> **Arbeitsauftrag**
Wie lautet der Abschnitt aus dem Text über das Magnificat, der mit den Worten „Gott, deine Wege“ beginnt und mit „manche auch versuchen.“ endet, wenn man darin „verschlossen“ gegen „rätselhaft“ austauscht?

> **Textauszug**

Als sich Maria ihrer Berufung immer deutlicher klar wurde, betet sie in ihrer Freude das „Magnificat“ (Lk 1,46-55). Sie bringt in diesem Jubelruf zum Ausdruck, dass Gott letzten Endes die Gerechtigkeit herbeiführen wird, nach der wir uns alle so sehr sehnen.

Darauf zu vertrauen, dass Gott Herr der Geschichte ist und sein Volk durch die Zeiten behütet, ist die große Herausforderung im Glauben. Denn unsere Erfahrung legt oft einen anderen Schluss nahe. Doch gerade Hoffnungslosigkeit und Zynismus rauben uns die Kraft, die wir brauchen, um eine schwierige Situation zu verbessern.

Gott, deine Wege wirken auf mich immer wieder verschlossen. Und doch vertraue ich trotz allem darauf, dass du weißt, was du tust. Du bist Gott. Du allein. Und auch wenn es in dieser Welt und der Kirche Kräfte gibt, die sich dir widersetzen, kann sich doch niemand an deine Stelle setzen; so sehr es manche auch versuchen.

Herr, tue alles dazu, dass deine Gerechtigkeit hergestellt wird. Zerstreue, die im Herzen voll Hochmut sind und erhöhe die Niedrigen. Darum bitte ich durch Jesus Christus, unseren Bruder und Herrn. Amen.

> **Übungsdaten**
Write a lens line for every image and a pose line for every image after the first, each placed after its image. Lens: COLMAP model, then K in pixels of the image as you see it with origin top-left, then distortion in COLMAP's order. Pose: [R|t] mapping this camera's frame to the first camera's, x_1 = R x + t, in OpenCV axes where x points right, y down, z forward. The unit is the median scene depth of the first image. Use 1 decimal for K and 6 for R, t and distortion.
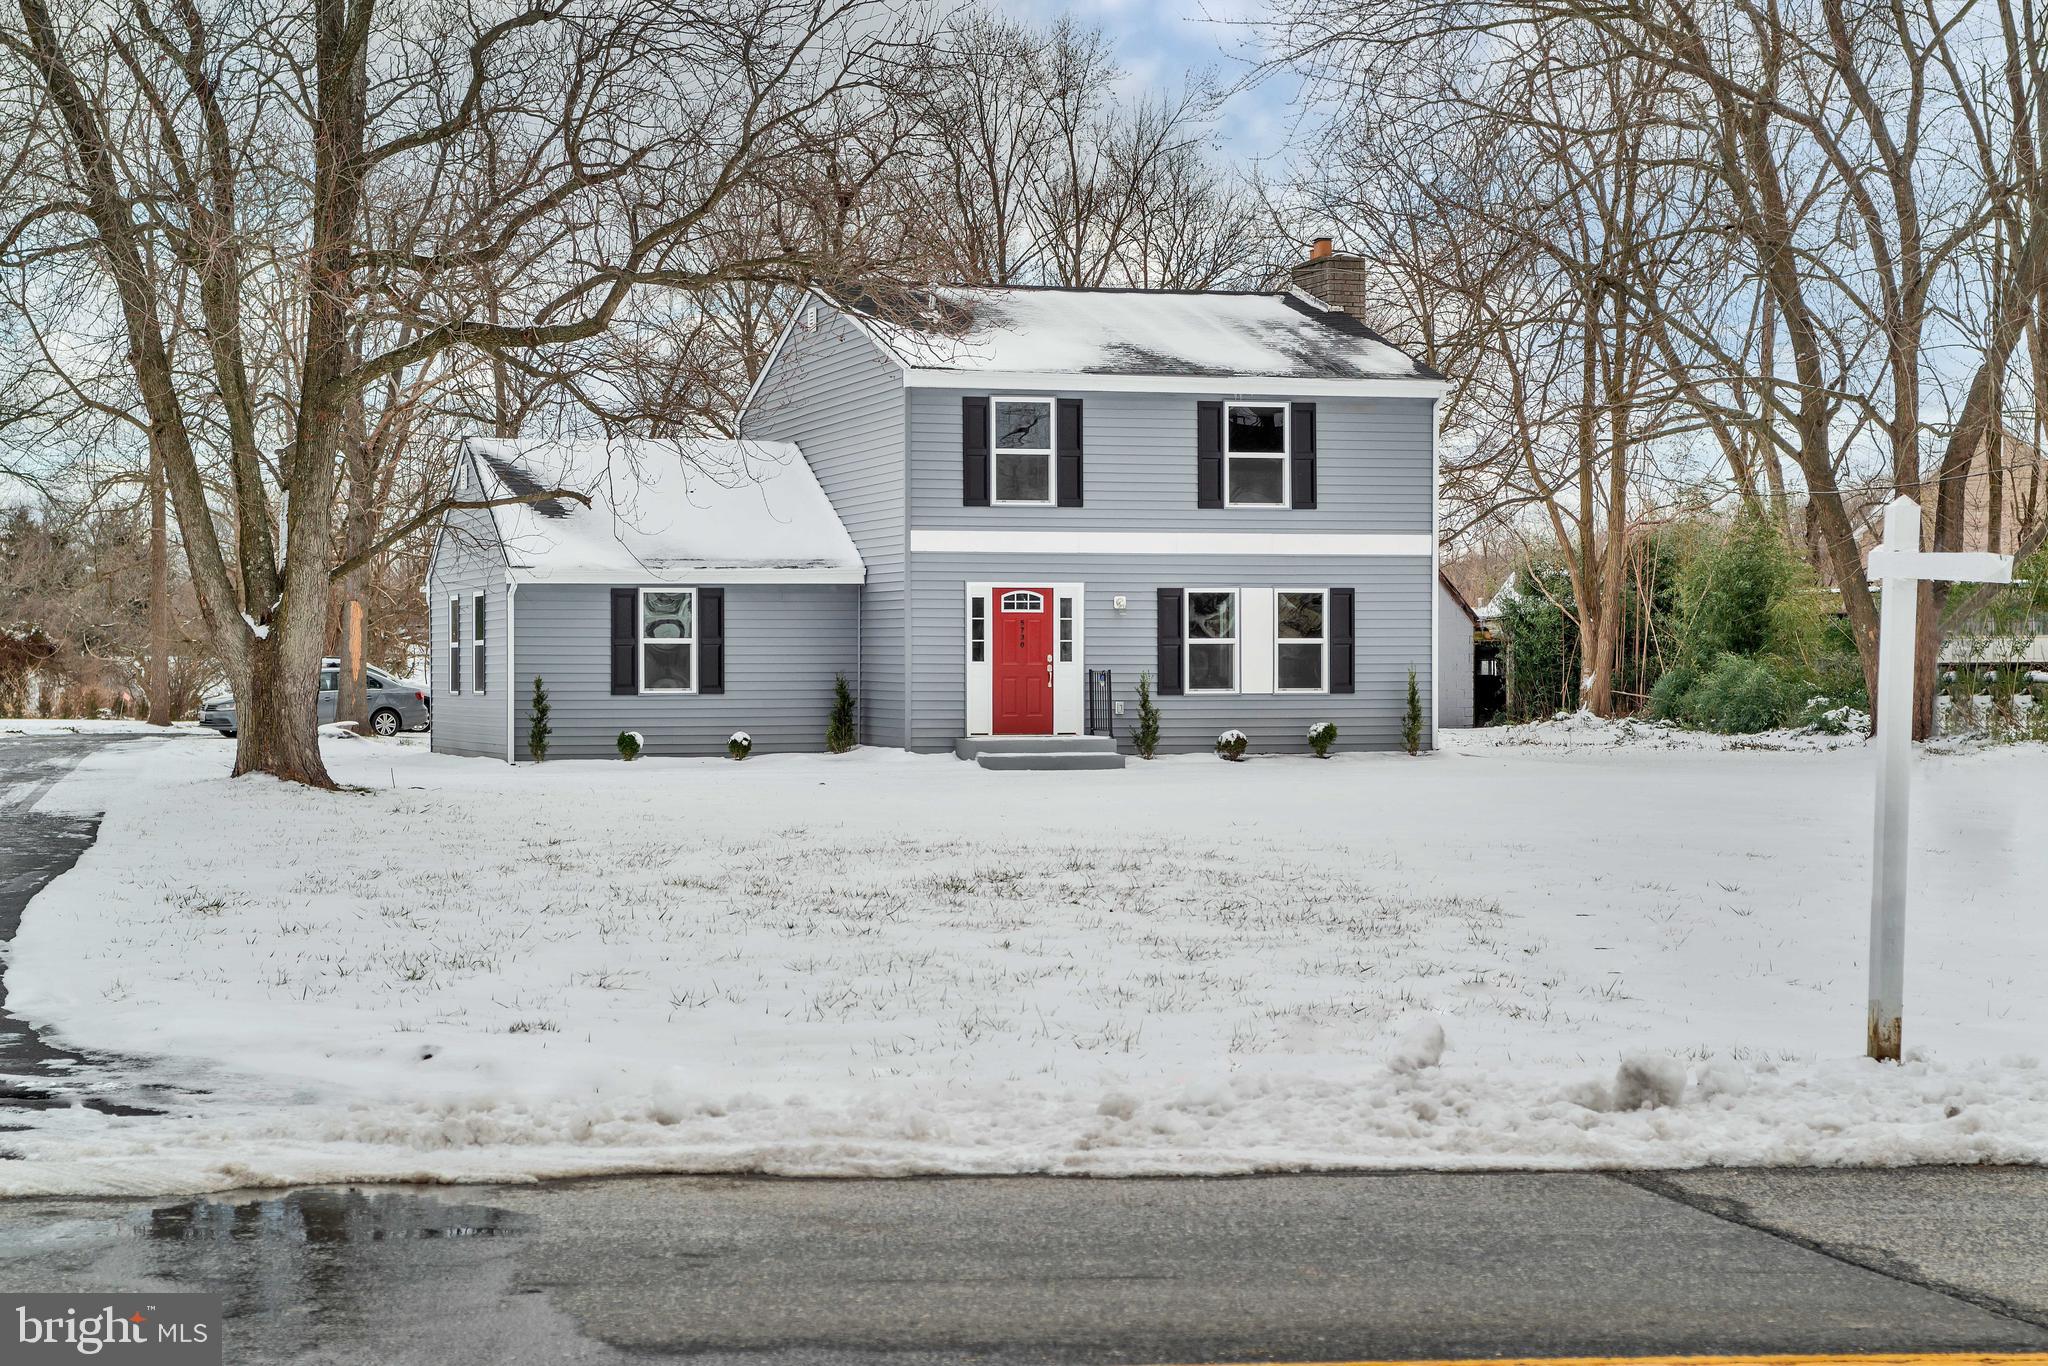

> **Lösung**
Gott, deine Wege wirken auf mich immer wieder rätselhaft. Und doch vertraue ich trotz allem darauf, dass du weißt, was du tust. Du bist Gott. Du allein. Und auch wenn es in dieser Welt und der Kirche Kräfte gibt, die sich dir widersetzen, kann sich doch niemand an deine Stelle setzen; so sehr es manche auch versuchen.